Tiba-tiba, telepon seluler miliknya yang sedari tadi ia geletakkan diatas meja kerjanya bergetar lalu berbunyi. Ada satu pesan SMS masuk. Diangkatnya lalu dibuka. “Ibu sudah masak makanan kesukaanmu Sri. Kapan kamu pulang?” dari seberang sana Bu Sutini mengirimkan sebuah pesan. Pesan yang sangat sarat dengan sebuah makna penting. Masak? Makanan? Pulang? Tiga kata yang tiba-tiba saja membuat Sri meraih jaket, kunci mobil, dompet dan sebuah foto. Foto keluarga kecil, yang menggambarkan Pak Wasisto sedang memegang cangkul, Bu Sutini yang sedang menggendong bakul, Joko yang bertelanjang dada sambil berjongkok dan tertawa bersama Sri, serta si Bungsu Yanto yang memegang topi caping, pulang dari sawah.

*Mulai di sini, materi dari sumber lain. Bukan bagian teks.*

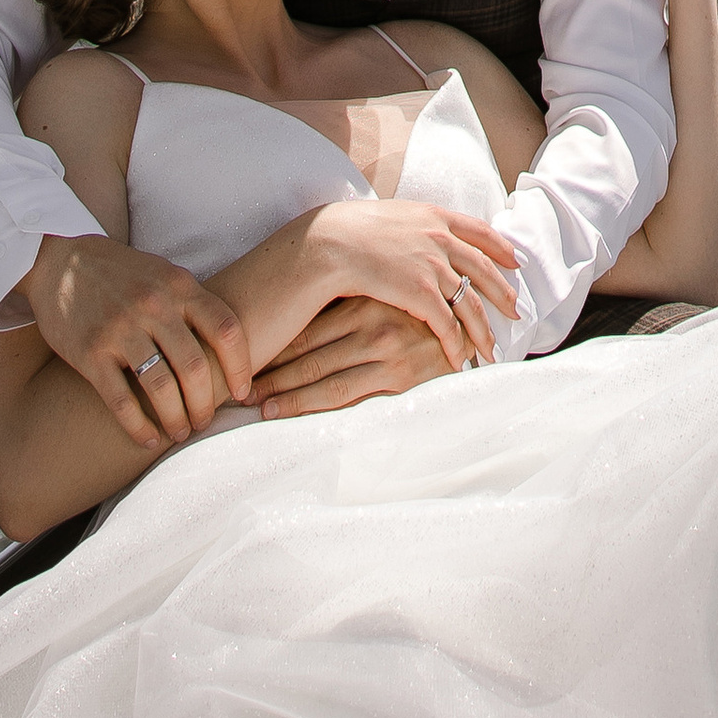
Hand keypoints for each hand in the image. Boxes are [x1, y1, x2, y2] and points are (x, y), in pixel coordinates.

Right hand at [22, 233, 251, 451]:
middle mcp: (154, 306)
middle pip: (195, 367)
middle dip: (205, 404)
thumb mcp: (164, 274)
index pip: (226, 329)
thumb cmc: (123, 274)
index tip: (242, 392)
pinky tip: (148, 441)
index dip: (240, 367)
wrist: (61, 261)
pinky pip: (121, 401)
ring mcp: (121, 329)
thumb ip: (192, 304)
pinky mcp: (91, 352)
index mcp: (179, 285)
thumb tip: (230, 346)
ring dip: (176, 419)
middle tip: (204, 422)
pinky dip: (138, 427)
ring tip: (180, 433)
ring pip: (161, 388)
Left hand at [252, 295, 455, 416]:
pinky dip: (313, 409)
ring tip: (259, 409)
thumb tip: (303, 316)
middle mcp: (372, 325)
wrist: (476, 336)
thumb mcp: (388, 301)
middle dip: (272, 374)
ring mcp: (385, 354)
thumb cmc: (423, 319)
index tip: (248, 357)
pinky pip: (347, 400)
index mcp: (366, 301)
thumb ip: (352, 308)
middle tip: (241, 390)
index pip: (307, 326)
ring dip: (286, 396)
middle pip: (308, 354)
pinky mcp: (399, 381)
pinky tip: (290, 417)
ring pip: (323, 380)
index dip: (275, 344)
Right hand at [298, 195, 520, 367]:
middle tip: (516, 311)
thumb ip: (419, 225)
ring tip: (492, 348)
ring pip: (472, 304)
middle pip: (484, 270)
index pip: (480, 232)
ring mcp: (434, 266)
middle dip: (503, 293)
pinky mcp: (422, 293)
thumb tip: (426, 232)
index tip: (515, 261)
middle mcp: (442, 238)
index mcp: (436, 217)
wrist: (333, 241)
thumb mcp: (396, 216)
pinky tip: (461, 359)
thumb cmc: (354, 231)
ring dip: (485, 330)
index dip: (501, 247)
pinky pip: (448, 325)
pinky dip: (457, 345)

Setengah berlari, Sri menuju lift. Sesampainya di area parkir basement apartemen mewahnya, dibukanya pintu mobil sport miliknya dengan menggunakan remote control. Begitu tergesa-gesanya Sri, hingga ia sempat terpeleset sebelum meraih gagang pintu mobilnya. Cepat-cepat ia buka pintu mobil dan segera duduk dibalik kemudi. Memasukkan anak kunci ke lubangnya dan brumm brumm. Suara mobil sport keluaran Jerman itu mengelegar meraung-raung. Sesaat Sri termenung sambil meletakkan foto keluarga kecilnya diatas dashboard. Sri tersenyum dan bergumam dalalm hati. “Aku mencium masakanmu, Bu. Aku pulang”

Mobil itupun melesat bagaikan kilat. Menuju tempat dimana Sri berasal. Sebuah desa kecil, kampung halamannya.